Ice is "neutral"? Let's look at the science.
- Sherry Routledge
- 10 hours ago
- 3 min read

Recently one of our therapists who was quite concerned over her colleague saying that ice won't speed healing, but that it won't delay it either. So we decided it was time to do some more research.
TBH, this debate is much bigger than just ice. Halting inflammation is the real issue.
Here's where we landed.
The guy who invented RICE took it back.
Dr. Gabe Mirkin coined the RICE protocol in 1978. In 2014 he publicly walked it back. His position, in his own words and paraphrased: ice and complete rest both appear to delay healing rather than help it. The doctor who wrote the rule the whole industry built its first-aid kit around quietly took it off the shelf. Most of the field never got the memo.
That should have ended the conversation. It didn't.
What ice actually does to the repair process.
When tissue is injured, the body runs a sequence. Vasculature opens. Neutrophils and M1 macrophages arrive to clean up the damaged cellular debris. Then the system pivots to M2 repair macrophages, which release IGF-1 and orchestrate satellite cell activation, collagen synthesis, and remodeling.
Each phase depends on the one before it. Weaken phase one, you compromise phase two, you blunt phase three.
Ice constricts blood flow. That feels productive when you're staring at a swollen ankle. Functionally, it slows the arrival of the cells responsible for both the clean-up and the repair.
Kawashima and colleagues (Journal of Applied Physiology, 2021) showed that post-injury icing delayed macrophage infiltration into damaged muscle, reduced IGF-1 expression, and impaired the regeneration of muscle fibers. Singh and colleagues (Frontiers in Physiology, 2017) reported the same direction of effect: smaller, weaker regenerating fibers in the iced group, with delayed revascularization.
Multiple clinical reviews land in the same place. Bleakley et al. (BJSM) and van den Bekerom et al. (J Athl Train) have both concluded that the evidence supporting ice for accelerating recovery from soft tissue injury is not there. The evidence against it is mounting.
So the claim that ice is "neutral" doesn't really hold. The data points the other direction. At best, ice gives you a few minutes of analgesia. At cost, it slows the very process that resolves the injury.
This is bigger than ice.
NSAIDs run on the same logic. Prostaglandin-mediated inflammation is part of the signal that activates satellite cells and drives muscle regeneration. Inhibit prostaglandins, you blunt that signal. The same body of research that worries about post-injury icing worries about NSAIDs for the same reasons.
The field, broadly, has been trained to fear inflammation. To treat it as the enemy. To shut it down.
Inflammation is essential to healing. It is not the injury. It is the body's response to the injury, and it is choreographed in a way the best chemists alive could not improve on. When we suppress it, we don't speed recovery. We extend it.
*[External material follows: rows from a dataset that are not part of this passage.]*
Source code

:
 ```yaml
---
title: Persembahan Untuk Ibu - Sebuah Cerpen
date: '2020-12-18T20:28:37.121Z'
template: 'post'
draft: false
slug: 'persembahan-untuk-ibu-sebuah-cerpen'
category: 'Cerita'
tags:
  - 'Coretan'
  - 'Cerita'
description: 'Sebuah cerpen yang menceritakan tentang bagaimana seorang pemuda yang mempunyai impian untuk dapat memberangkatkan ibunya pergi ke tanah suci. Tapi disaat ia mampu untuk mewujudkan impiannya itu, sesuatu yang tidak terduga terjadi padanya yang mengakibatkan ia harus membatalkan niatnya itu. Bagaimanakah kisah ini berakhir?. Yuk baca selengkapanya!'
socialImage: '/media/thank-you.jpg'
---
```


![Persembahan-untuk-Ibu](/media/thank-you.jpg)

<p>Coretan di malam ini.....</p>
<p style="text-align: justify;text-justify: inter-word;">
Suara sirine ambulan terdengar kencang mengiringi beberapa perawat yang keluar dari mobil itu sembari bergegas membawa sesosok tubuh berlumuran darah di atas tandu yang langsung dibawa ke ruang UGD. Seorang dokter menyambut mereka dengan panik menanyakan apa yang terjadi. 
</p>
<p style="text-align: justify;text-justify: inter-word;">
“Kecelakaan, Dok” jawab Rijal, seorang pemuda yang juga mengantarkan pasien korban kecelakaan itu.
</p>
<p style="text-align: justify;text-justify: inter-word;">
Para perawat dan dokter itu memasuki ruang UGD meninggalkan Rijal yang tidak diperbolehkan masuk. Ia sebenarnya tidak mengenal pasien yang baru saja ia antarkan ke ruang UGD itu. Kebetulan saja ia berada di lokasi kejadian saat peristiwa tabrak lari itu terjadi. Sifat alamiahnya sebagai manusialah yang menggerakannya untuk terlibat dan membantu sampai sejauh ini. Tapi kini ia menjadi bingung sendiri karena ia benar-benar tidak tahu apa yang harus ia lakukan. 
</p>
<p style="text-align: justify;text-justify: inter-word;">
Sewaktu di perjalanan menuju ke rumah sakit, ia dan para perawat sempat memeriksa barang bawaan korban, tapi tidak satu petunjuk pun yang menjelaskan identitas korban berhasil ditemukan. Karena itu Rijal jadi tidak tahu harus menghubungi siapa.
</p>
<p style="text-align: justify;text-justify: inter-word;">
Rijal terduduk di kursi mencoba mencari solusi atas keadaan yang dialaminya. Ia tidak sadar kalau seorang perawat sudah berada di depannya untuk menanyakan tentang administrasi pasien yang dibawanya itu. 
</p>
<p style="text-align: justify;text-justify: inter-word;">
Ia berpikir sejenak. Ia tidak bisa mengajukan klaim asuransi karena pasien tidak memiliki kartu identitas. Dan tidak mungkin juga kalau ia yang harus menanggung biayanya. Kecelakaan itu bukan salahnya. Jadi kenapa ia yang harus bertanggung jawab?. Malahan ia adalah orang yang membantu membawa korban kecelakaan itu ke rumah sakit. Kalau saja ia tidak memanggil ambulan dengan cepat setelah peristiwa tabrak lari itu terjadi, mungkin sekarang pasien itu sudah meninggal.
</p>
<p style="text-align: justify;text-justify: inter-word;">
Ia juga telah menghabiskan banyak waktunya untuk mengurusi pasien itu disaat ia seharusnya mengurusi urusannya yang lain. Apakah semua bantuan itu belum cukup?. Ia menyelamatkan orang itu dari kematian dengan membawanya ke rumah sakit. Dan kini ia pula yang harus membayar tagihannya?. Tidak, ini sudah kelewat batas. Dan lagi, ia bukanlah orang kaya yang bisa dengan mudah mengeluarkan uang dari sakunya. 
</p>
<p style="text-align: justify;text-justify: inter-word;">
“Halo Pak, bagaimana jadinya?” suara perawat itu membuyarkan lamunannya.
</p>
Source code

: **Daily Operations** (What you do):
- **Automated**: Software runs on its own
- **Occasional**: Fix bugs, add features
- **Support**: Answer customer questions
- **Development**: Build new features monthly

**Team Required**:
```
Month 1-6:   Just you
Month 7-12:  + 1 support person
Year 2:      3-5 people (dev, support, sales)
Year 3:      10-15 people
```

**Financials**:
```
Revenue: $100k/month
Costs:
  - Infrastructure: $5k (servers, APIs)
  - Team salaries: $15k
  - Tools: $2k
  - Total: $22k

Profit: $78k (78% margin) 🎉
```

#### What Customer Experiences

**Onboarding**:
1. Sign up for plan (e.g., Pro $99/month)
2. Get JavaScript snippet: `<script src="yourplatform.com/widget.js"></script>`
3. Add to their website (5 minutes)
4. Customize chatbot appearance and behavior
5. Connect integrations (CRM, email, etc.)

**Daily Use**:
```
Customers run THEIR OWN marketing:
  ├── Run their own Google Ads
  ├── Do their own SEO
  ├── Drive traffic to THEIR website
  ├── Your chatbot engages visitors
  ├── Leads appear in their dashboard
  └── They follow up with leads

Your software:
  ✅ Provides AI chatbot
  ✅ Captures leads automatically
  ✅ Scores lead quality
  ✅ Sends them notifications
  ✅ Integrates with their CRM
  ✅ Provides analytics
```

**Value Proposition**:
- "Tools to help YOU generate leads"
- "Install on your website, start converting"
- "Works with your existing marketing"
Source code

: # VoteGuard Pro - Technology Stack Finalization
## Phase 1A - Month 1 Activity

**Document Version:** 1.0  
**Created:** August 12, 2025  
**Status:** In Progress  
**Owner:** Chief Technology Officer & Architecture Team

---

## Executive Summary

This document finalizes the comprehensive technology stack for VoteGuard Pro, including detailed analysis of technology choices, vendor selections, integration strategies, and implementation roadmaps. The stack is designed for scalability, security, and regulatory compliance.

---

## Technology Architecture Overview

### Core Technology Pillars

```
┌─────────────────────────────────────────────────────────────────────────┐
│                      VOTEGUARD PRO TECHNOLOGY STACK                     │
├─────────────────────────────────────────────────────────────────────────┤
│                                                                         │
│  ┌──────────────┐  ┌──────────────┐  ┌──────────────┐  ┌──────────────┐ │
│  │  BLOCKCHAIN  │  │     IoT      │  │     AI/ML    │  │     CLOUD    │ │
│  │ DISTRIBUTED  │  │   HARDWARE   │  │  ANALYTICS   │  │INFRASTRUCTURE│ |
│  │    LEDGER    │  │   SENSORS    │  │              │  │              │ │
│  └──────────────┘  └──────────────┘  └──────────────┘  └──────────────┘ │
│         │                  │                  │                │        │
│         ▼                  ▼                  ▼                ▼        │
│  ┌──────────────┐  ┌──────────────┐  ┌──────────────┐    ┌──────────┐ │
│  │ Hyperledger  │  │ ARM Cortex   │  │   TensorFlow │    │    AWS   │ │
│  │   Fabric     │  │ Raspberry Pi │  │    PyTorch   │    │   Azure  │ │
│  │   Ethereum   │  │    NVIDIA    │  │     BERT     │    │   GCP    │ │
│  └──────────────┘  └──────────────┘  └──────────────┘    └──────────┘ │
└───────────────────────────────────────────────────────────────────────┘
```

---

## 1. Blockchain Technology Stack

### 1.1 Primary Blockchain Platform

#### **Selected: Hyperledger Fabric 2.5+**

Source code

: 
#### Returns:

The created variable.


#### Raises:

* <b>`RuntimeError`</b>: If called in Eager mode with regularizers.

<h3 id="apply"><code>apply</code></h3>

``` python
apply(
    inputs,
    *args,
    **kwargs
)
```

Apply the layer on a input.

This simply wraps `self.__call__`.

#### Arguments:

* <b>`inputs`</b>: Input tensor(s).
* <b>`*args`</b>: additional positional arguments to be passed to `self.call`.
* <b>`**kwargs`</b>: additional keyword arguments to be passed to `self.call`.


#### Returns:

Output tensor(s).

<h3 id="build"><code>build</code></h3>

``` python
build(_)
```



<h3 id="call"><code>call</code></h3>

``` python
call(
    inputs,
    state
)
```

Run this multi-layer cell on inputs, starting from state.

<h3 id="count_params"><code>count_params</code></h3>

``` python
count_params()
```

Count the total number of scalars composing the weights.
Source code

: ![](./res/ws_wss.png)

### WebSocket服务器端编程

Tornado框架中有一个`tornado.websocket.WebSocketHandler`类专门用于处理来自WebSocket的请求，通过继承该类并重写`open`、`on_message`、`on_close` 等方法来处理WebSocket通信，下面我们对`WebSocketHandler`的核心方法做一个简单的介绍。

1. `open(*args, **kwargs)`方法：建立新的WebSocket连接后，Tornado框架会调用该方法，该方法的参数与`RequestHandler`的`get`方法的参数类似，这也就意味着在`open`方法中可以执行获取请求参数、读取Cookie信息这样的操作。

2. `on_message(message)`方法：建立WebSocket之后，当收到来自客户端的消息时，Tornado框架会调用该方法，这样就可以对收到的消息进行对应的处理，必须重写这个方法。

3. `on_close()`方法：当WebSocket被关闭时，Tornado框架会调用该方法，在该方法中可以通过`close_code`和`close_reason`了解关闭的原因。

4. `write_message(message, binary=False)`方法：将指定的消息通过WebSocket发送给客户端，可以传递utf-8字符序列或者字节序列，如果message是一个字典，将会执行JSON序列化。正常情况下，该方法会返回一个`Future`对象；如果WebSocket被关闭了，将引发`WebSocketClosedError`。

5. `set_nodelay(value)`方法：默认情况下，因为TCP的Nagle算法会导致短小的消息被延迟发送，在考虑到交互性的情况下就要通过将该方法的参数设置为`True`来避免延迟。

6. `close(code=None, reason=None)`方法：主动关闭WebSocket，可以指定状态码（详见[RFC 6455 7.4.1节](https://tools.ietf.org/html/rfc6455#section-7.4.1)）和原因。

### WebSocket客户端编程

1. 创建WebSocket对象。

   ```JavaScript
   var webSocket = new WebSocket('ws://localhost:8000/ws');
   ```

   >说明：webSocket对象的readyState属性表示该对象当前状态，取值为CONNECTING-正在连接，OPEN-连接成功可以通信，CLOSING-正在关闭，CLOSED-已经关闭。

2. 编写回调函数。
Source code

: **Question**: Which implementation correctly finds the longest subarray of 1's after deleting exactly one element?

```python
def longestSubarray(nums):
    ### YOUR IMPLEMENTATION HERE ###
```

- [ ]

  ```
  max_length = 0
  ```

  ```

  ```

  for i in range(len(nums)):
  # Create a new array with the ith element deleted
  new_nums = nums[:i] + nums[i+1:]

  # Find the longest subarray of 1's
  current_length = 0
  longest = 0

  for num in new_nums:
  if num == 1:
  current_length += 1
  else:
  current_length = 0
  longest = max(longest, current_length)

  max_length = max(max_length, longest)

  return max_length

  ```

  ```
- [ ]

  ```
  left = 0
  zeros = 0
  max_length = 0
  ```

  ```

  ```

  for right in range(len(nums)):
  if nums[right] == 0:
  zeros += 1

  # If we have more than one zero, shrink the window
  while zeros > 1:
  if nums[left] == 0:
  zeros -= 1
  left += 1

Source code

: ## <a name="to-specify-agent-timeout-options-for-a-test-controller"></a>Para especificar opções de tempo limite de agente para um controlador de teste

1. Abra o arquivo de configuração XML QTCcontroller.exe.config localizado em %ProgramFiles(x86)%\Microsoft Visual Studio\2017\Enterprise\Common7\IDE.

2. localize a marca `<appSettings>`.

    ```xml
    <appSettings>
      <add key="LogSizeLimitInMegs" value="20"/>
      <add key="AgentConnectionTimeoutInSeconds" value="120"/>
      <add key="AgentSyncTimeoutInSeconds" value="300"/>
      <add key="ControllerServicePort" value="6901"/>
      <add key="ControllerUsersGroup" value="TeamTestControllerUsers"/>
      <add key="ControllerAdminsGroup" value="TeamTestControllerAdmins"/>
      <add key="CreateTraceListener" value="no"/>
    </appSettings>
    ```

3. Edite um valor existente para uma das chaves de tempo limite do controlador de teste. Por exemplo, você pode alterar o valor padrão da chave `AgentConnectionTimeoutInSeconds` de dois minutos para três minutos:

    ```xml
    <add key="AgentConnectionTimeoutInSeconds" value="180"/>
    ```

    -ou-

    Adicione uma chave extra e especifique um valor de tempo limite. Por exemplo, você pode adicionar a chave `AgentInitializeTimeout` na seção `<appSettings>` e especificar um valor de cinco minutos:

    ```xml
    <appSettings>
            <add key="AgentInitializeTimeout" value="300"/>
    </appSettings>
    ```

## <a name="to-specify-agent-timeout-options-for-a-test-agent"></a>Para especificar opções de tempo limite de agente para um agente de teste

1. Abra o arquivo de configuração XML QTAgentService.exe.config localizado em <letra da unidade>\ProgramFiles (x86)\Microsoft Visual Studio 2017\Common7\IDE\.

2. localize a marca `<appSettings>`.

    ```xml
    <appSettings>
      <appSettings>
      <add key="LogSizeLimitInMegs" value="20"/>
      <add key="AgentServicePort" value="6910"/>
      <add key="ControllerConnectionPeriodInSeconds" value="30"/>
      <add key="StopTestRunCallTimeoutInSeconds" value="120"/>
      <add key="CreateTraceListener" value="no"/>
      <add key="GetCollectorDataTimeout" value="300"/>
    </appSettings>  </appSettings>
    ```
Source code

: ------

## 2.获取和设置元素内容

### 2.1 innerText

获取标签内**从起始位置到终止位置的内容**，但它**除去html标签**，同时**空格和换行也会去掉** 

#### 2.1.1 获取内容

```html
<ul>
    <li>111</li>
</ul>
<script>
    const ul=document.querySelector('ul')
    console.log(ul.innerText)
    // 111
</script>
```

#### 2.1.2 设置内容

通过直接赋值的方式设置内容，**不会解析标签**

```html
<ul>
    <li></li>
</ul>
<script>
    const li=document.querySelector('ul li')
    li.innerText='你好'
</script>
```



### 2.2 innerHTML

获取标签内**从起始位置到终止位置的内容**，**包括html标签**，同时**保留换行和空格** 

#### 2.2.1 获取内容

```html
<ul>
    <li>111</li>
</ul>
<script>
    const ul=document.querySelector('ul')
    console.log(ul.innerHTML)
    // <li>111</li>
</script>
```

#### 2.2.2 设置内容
What this means at the table.
When a patient asks what to do for an acute injury, the answer is closer to "compression if it feels good, elevation if it feels good, loading within tolerance, hydration, sleep, and let your body do what it does" than it is to "ice it." If they ask about NSAIDs, that's between them and their doctor, but the conversation has changed.
This is also exactly the framing RAPID has always worked from. We stimulate the nervous system. We don't suppress it. We hand the body better information and let the chemistry it's already running do the work. Substance P, DNIC, endogenous opioids, M1 to M2 macrophage repolarization. None of that requires us to override the inflammatory response. All of it requires us to respect it.
Inflammation isn't the problem. Halting it is.
We'd love to hear what came up when you stopped recommending ice to your patients. Hit reply and tell us what you noticed.
Til next week, happy RAPID-ing.
Sherry and Rob
References, for the curious:
Mirkin, G. (2014). Why Ice Delays Recovery. drmirkin.com
Kawashima, M. et al. (2021). Icing after eccentric contraction-induced muscle damage perturbs the disappearance of necrotic muscle fibers and slows myogenesis. Journal of Applied Physiology.
Singh, D.P. et al. (2017). Effects of topical icing on inflammation, angiogenesis, revascularization, and myofiber regeneration in skeletal muscle following contusion injury. Frontiers in Physiology.
Bleakley, C.M. et al. PRICE needs updating, should we call the POLICE? British Journal of Sports Medicine.
van den Bekerom, M.P. et al. What is the evidence for rest, ice, compression, and elevation therapy in the treatment of ankle sprains in adults? Journal of Athletic Training.